Neurocientista da Universidade de Columbia, Carl Hart critica, em visita ao Rio, a política brasileira contra a droga

Flávia Milhorance 

O neurocientista Carl Hart em evento no Viva Rio, na Glória
Foto: Gustavo Miranda
O neurocientista Carl Hart em evento no Viva Rio, na Glória Gustavo Miranda
RIO - O Brasil está prestes a vivenciar o mesmo pesadelo da epidemia de crack que ocorreu nos Estados Unidos na década de 1980. A declaração é do neurocientista Carl Hart, da Universidade de Columbia, que está pela primeira vez no Rio para um série de conferências.
Apesar do consumo da droga ter subido consideravelmente naquele período no continente norte-americano, o que preocupa Hart é, na verdade, as políticas que surgem para tentar controlar o número de usuários. Segundo o especialista que estuda a questão das drogas desde 1990, a “crise do crack” acaba chancelando o governo para tomar medidas mais repressivas e a polícia para agir violentamente:
- Vendo a experiência brasileira, acho que vocês vão reviver o pesadelo que vivemos nos anos 80. E o pesadelo não é o crack em si, mas as políticas públicas que surgem como resultado do seu uso - alerta Hart. - Quando o crack fica fora de controle e quando a população tem a noção disto, o governo dá permissão à polícia para que ela faça o que for preciso. Algumas das medidas serão pessoas mortas, presas e daí por diante. E isto terá a aprovação da sociedade.
Segundo Hart, a sociedade americana mais tarde acabou mudando essa estratégia:
- Levou algum tempo para aprendermos, mas depois descobrimos que o problema não era exatamente o crack, mas outros fatores, tais como pobreza, desemprego, economia em recessão, falta de educação...

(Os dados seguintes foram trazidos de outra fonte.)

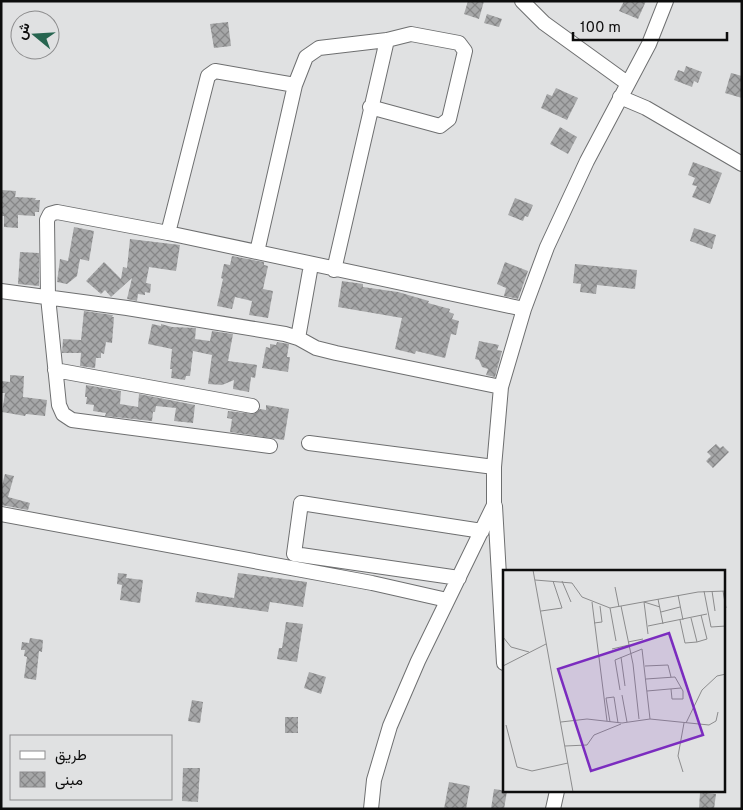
<svg xmlns="http://www.w3.org/2000/svg" width="743" height="810" font-family="Overpass,Vazirmatn,sans-serif">
  <style>
    .building { fill: url(#building-cross-hatch) }
    .lines { fill: none; stroke-linecap: round; stroke-linejoin: round }
    .minor-casing { stroke: #6e6f70; stroke-width: 16 }
    .minor { stroke: #fff; stroke-width: 14 }
    .inset-road { fill: none; stroke: #8c8c8d; stroke-width: 1 }
    .view { fill: #7b2cbf; fill-opacity: 0.15; stroke: #7b2cbf; stroke-width: 2.5 }
    .inset-edge { fill: none; stroke: #0d0d0d; stroke-width: 2.5 }
  </style>
  <defs>
    <pattern id="building-cross-hatch" width="8" height="8" patternUnits="userSpaceOnUse" patternTransform="scale(1.25)"><rect width="8" height="8" fill="#a6a7a8"/><path d="M0 0l8 8M0 8l8-8" fill="none" stroke="#868687"/></pattern>
  </defs>
  <rect width="100%" height="100%" fill="#e0e1e2"/>
  <path class="building" d="M468,1H484L479,19L464,14Z
    M624,1H646L638,19L619,11Z
    M487,14L502,19L499,27L484,23Z
    M228,22L231,46L214,48L210,24Z
    M686,66L702,72L698,83L694,81L692,87L674,80L678,70L684,72Z
    M731,73L742,76V98L725,93Z
    M556,88L578,98L567,120L541,108L547,94L552,96Z
    M560,127L577,137L568,154L550,144Z
    M693,162L722,173L710,204L692,197L697,186L692,185L695,178L688,175Z
    M1,190L16,191L15,197L36,198L35,200H40L39,212H35V216L18,215V228L4,227V216H1Z
    M515,198L533,205L528,217L525,216L523,221L508,215Z
    M74,227L94,231L89,261L80,259L77,276L67,284L57,282L60,259L68,261Z
    M694,228L716,235L712,249L690,241Z
    M130,239L180,245L176,271L149,267L146,283L151,284L150,293L145,292V295L138,294L137,301L127,299L132,278L111,297L105,290L101,294L86,281L104,262L121,279L123,267L127,268Z
    M20,252L39,253V286L18,284Z
    M232,256L264,262V265L268,266L263,289L273,291L268,318L249,315L252,301L235,297L232,309L217,306L223,279L221,278L224,264L230,265Z
    M505,262L528,271L518,299L504,296L506,288L497,284Z
    M575,264L637,270L635,289L597,285L596,294L580,292L581,284L573,283Z
    M342,281L363,284V287L398,292L429,301L428,303L450,309L449,312L454,314L452,319L459,321L456,335L451,334L445,358L416,351L415,354L395,349L402,318L338,307Z
    M84,311L113,315L112,317H114L112,343L106,342L104,354L101,353V358H96L95,368L80,366L81,353H62L63,339L81,340Z
    M152,324L161,326V324L172,327L196,328L195,339L210,341L212,331L233,334L228,361L257,365L255,378L251,377L249,392L233,389L234,380L222,385L208,384L212,355L193,351L190,376H186L185,380L171,378L172,369H170L172,349L148,344Z
    M479,341L499,345L497,350L502,351L495,377L486,375L488,369L482,367L479,360L475,359Z
    M277,342L289,344L287,357H290L288,372L262,368L266,347L270,348V344L276,345Z
    M10,375L24,376L23,397L47,400L45,416L26,414L25,416L2,412L5,393H2V381L10,382Z
    M86,385L121,391L120,404L138,407L139,394L195,405L193,423L174,421L176,408L156,406L155,412H153L152,421L105,416L106,413L93,411L94,405L86,404L87,397H85Z
    M266,405L289,409L284,440L230,432L232,419L227,418L228,411L254,414L260,409L266,410Z
    M716,444L720,448L723,446L729,452L713,468L706,461L711,456L707,452Z
    M5,474L14,476L8,497L30,503L28,510L1,505V489Z
    M118,573L127,574L126,578L143,580L140,603L120,600L122,585L117,584Z
    M238,573L307,582L303,607L270,602L268,612L195,602L197,592L234,598Z
    M286,622L303,624L297,662L277,659L279,648H282Z
    M30,638L43,640L42,652L39,651L36,680L24,678L27,657L24,656L25,650H21L22,642L29,643Z
    M309,672L326,677L321,694L304,688Z
    M192,700L203,702L200,723L188,721Z
    M285,717H298V733H285Z
    M183,768H200L198,802L182,801Z
    M449,782L470,786L466,809H444Z
    M494,789L507,791L504,809H491Z
    M700,792L716,794L714,809H699Z"/>
  <g class="lines">
    <g class="minor-casing">
      <path id="minor" d="M522,1L544,23L627,83
        M620,97L646,108L742,164
        M168,233L208,76L215,71L295,85
        M257,252L295,85L306,57L319,48L387,40L411,34L459,43L465,51L449,119L440,126L370,107
        M334,270L387,40
        M1,291L127,308L285,334L298,338L316,348L336,353L501,387
        M298,338L311,265
        M55,370L252,406
        M309,443L494,467
        M270,446L72,420L63,414L59,405L48,297L47,220L50,214L57,212L168,233L524,309
        M495,506L504,663
        M1,514L372,583L447,600
        M459,578L294,554L301,503L482,531
        M371,809L374,780L390,726L418,661L494,505V467L501,387L524,309L547,247L587,161L649,44L666,1
        M553,809L557,791"/>
    </g>
    <use href="#minor" class="minor"/>
  </g>
  <g transform="translate(503 570)">
    <rect width="222" height="222" fill="#e0e1e2"/>
    <path class="inset-road" d="M30,0L70,222M32,10L69,13L79,27L107,38L195,22L223,21M59,11L68,32M112,17L116,37M201,21L208,57L223,56M209,21L212,41M220,21L223,38M175,25L180,50M155,29L160,54M89,32L104,151M141,32L145,64M141,32L157,37M118,36L130,94L136,149M107,38L113,71M38,41L59,38L50,11M158,42L177,37M188,48L194,72M177,50L182,73L194,72L204,69L198,45M91,53L99,52L97,36M145,56L204,44M0,67L8,77L26,82M125,72L140,69M109,79L126,75M118,87L122,116M0,96L43,74M142,96L165,95L168,107M143,109L172,107L180,121V129H169L168,119M117,120L112,90L139,79L147,149M144,121L178,118M119,125L124,152M58,152L84,149L119,153L147,149L206,155L213,151L215,142M107,152L103,128L111,127L115,153M183,153L199,120L214,106L223,104M3,155L14,197L29,201L65,193M62,176L84,175L91,165L118,154M180,202L175,186L181,153"/>
    <path class="view" d="M166,63L200,165L88,201L55,99Z"/>
    <rect width="222" height="222" class="inset-edge"/>
  </g>
  <rect width="743" height="810" fill="none" stroke="#0d0d0d" stroke-width="5"/>
  <rect x="10" y="735" width="162" height="65" fill="#e0e1e2" stroke="#8c8c8d"/>
  <rect x="20" y="751" width="25" height="8" fill="#ffffff" stroke="#8c8c8d"/>
  <text x="55" y="760" font-size="15" fill="#0d0d0d">طريق</text>
  <rect x="20" y="772" width="25" height="15" fill="url(#building-cross-hatch)" stroke="#8c8c8d"/>
  <text x="55" y="785" font-size="15" fill="#0d0d0d">مبنى</text>
  <g transform="translate(35 35) rotate(288)"><circle r="24" fill="#e0e1e2" stroke="#8c8c8d"/>
  <path d="M0-4L9 19L0 12L-9 19Z" fill="#276550"/>
  <text y="-8" font-size="14" font-weight="bold" text-anchor="middle" fill="#0d0d0d">ش</text>
  </g>
  <path d="M573 32v8h154v-8" fill="none" stroke="#0d0d0d" stroke-width="2.5"/>
  <text x="580" y="32" font-size="15" fill="#0d0d0d" stroke="#e0e1e2" stroke-width="4" paint-order="stroke">100 m</text>
</svg>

Hart ainda critica que a política de drogas também é, geralmente, discriminatória. De acordo com dados produzidos por ele para o Instituto Nacional de Abuso de Drogas (Nida) dos EUA, em 1991 os usuários eram 75% brancos; 15% negros, e 10% hispânicos. No entanto, em 2009, a Comissão de Penas dos EUA divulgou dados mostrando que dos 5.669 condenados pelo uso de crack, 79% eram negros, 10% hispânicos e apenas 10% brancos.
O especialista diz ainda que há um exagero sobre as ditas consequências negativas das drogas. Ele comandou um estudo na universidade e garante que entre 80% e 90% de usuários não se tornam viciadas. Segundo ele, são usuários esporádicos, geralmente de finais de semana.
- Do álcool à heroína, a maioria das pessoas que usam drogas não são dependentes. Há pessoas que não precisam de tratamento. Nosso presidente (Barack Obama) usou maconha, cocaína, e não se tornou um criminoso. Na verdade, é um membro muito produtivo da sociedade.
Para, portanto, lidar com as drogas ilícitas, ele defende algo como multas, assim como as das infrações de trânsito, além de tratamento para o pequeno grupo que dele precisasse. Ele é contra, por exemplo, a internação compulsória de usuários.
- Pensamos que eles estão fora de si, que não podem tomar decisões racionais, o que é uma suposição falsa - afirma.